Honestly, I’ve never actually watched any of the gore/mayhem that comes with Shark Week. But then I only  got cable a couple of years ago, and it was basic BASIC cable. But, in honor of the phenomenon, here are some great shark books to share during the commercials.

  • Shea, Bob. I’m a Shark!Shark is pretty proud of his scary-making

    Shark says "hey!"

    skills. But don’t tell him if a spider’s nearby.

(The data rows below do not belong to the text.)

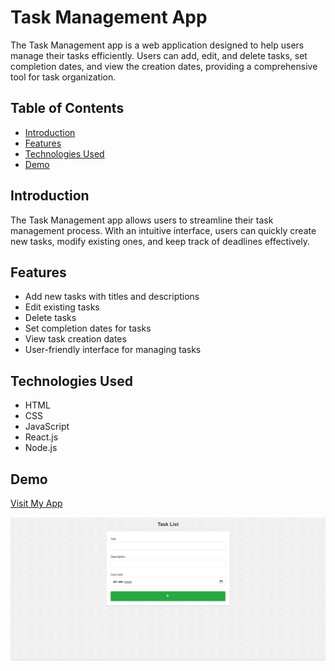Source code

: # Task Management App

The Task Management app is a web application designed to help users manage their tasks efficiently. Users can add, edit, and delete tasks, set completion dates, and view the creation dates, providing a comprehensive tool for task organization.

## Table of Contents

- [Introduction](#introduction)
- [Features](#features)
- [Technologies Used](#technologies-used)
- [Demo](#demo)

## Introduction

The Task Management app allows users to streamline their task management process. With an intuitive interface, users can quickly create new tasks, modify existing ones, and keep track of deadlines effectively.

## Features

- Add new tasks with titles and descriptions
- Edit existing tasks
- Delete tasks
- Set completion dates for tasks
- View task creation dates
- User-friendly interface for managing tasks

## Technologies Used

- HTML
- CSS
- JavaScript
- React.js
- Node.js

## Demo

[Visit My App](https://rajeev2004.github.io/TMf/)

![Screenshot](https://raw.githubusercontent.com/rajeev2004/TMf/refs/heads/main/src/assets/Screenshot%20(140).png)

  • Geist, Ken. The Three Little Fish and the Big Bad Shark. Will shark chomp through the house made of seaweed? You betcha. The house made of coral? Of course. But the sunken ship house? Hmmm…
  • Peck, Jan. Way Down Deep in the Deep Blue Sea. The kids joined in on the “swim away” refrain. Lots of sea creatures, but the shark really gets noticed!
  • Schwarz, Viviane. Shark and Lobster’s Amazing Undersea Adventure. Not really a storytime share, because of the cartoon-panel illustrations, but super funny and a good one-on-one book. What scares shark? Besides spiders, I mean. Tigers, of course!
  • Barton, Chris. Shark vs. Train. A picture-book version of “anything you can do, I can do better.” But really, they’re both good at stuff.
  • Arnosky, Jim. Gobble It Up! a fun song about eating. What would you eat if you were a shark? It may seem gross to you, but if you were a shark, well, you’d gobble it up! (Also includes whales, raccoons, pandas, and others…).

What are your sharkey favorites, for storytime or otherwise? We’ll eat ’em up!